◆ **What you should do**: Check every line of the material below, and show those that contain "with".

◆ **Stored data**:
►

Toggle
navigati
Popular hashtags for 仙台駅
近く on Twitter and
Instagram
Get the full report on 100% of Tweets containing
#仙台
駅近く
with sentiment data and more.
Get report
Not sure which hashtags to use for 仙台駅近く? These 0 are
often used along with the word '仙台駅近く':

◄
►

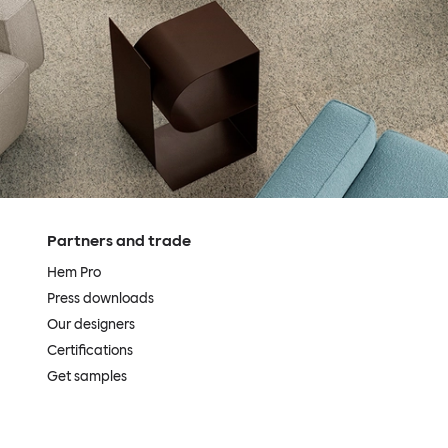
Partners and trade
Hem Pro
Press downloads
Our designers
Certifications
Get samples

◄

◆ **Reply**:
with sentiment data and more.
often used along with the word '仙台駅近く':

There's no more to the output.